FCM 740 Syllabus

(Spring 2007)

 

 

Course overview The course will begin with a brief survey of the cyber crime landscape. This should take the first few weeks. Students then will select an area of cyber crime to investigate and will report on their findings each week.  They should bring to the attention of the class any significant papers or information they come across so we can benefit from each others’ investigations.  Throughout the semester the instructor will provide materials and lecture on technical areas, especially those that involve knowledge discovery tools.  Since we are a small group, the class will be conducted for the most part as a research seminar rather than a regular lecture course.

 

Student Research Project Each student will examine and report in-detail on a particular category of cyber crime or a system exploit that makes a particular type of cyber crime possible. Students will be aware of the current capabilities available to detect, deter and investigate that type of crime.  In addition, each student should suggest changes to systems, infrastructure architectures, security policies and mechanisms that will help deter the criminal activity.  Where appropriate, they also should suggest new legislation or changes to existing legislation.  The deliverable is a report due at the end of the semester that provides an up-to-date summary of the criminal activity or exploit.  The report should outline the most promising approaches for countering that activity or exploit.

 

Course Topics  After several weeks of reviewing the cyber crime landscape, each student has agreed to investigate one of the following topics.  Lists of relevant papers and web sites for each topic appear under the Resources Link on the course home page.
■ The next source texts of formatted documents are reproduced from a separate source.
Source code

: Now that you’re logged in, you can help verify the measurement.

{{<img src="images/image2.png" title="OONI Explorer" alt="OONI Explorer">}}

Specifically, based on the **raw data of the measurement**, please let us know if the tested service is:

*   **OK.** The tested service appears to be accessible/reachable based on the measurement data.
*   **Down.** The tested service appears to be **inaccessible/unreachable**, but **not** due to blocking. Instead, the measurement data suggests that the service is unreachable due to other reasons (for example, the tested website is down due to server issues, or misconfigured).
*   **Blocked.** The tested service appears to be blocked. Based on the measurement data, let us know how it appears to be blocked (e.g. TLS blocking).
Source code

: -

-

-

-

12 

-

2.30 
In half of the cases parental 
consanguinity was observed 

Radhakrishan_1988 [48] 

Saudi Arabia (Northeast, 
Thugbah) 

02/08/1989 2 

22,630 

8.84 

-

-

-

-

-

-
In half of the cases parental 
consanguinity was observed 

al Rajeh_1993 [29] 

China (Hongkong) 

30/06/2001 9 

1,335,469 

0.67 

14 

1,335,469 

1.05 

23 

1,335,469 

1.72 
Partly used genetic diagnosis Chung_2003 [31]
These lists will be updated throughout the course.  Here is a brief description of each topic.

 

I. The Cybercrime Landscape (The Big Picture) What is cyber crime?  What risks does it pose?  What makes it possible?  This paper attempts to answer these questions.  In addition, it explores the migration of traditional crime e.g., fraud, extortion and theft, to cyber space.  It also examines how cyber criminal activity has changed from an individual activity motivated largely by proof-of-concept to a highly organized criminal activity motivated by profit.  In addition, the section examines the maturing nature of cyber crime, .e.g., the growth of a cyber crime service industry that makes available a range of fee-based services such as custom hacking, e-commerce sites to launder money, and computational/communication facilities for large scale cyber criminal activity that includes spamming and phishing.  The paper also explores the differences between real world and cyber crime.

 

 

II. Phishing and Spoofing  The paper will explore how deceptive e-mails and web site spoofing are used to commit fraud. It will describe in detail the communication infrastructures employed in these activities.  It also will examine methods and tools to detect and investigate phishing and spoofing as well as security and organizational polices to deter them.

 

 

III. SPAM, Adware and Spyware  This paper examines the use of e-mail for  commercial solicitation that is unlawful under the CAN-SPAM of 2003 (U.S. Code Title 18, Section 1037) and the Computer Fraud and Abuse Act (U.S. Code Title 18, Section 1030). It also examines aggressive solicitation that imposes exceptional costs on computer users or has as its aim the compromise of systems and privacy.

 

 

IV. Privacy, Identity Theft and Identity fraud This paper examines the current state of identity fraud and identity theft.  The section pays particular attention to the rise of the data aggregation industry and its impact on personal data security. The section looks at key enabling technologies that are employed for data collection, sharing and analysis.  It also attempts to characterize identity theft victims and criminals. Finally, the paper will explore both government and private efforts to address identity fraud.

 

 

V. Cybercrime Infrastructures and Exploits This paper examines the main mechanisms for distributing crimeware, a form of malware (e.g., a virus, worm or Trojan) that is used for the commission of a crime.  It also will examine key computational capabilities available to cyber criminals, e.g. BotNets, and the technologies that underlie these capabilities.   The paper also will explore how anonymity and lack of accountability in the Internet allow criminals to conceal the source of nefarious activity. Finally, the section will explore solutions to deter cyber criminal activity and examine how solutions impact system usage, system cost and privacy.

 

 

VI. Privitization of Cybercrime Detection and Enforcement This paper looks at a rapidly growing industry that offers consumers, businesses and government organizations information on and protection from cyber criminal activities.  For example, it reviews some of the services offered and techniques employed by security and forensic companies to detect and analyze system break-ins.  It examines financial service companies that monitor fraud within the credit industry through the use of high performance computing and data mining. In addition, it discusses the increasing dependence by law enforcement on the private sector for information, analysis and the wide range of technical solutions needed to address cyber criminal activity.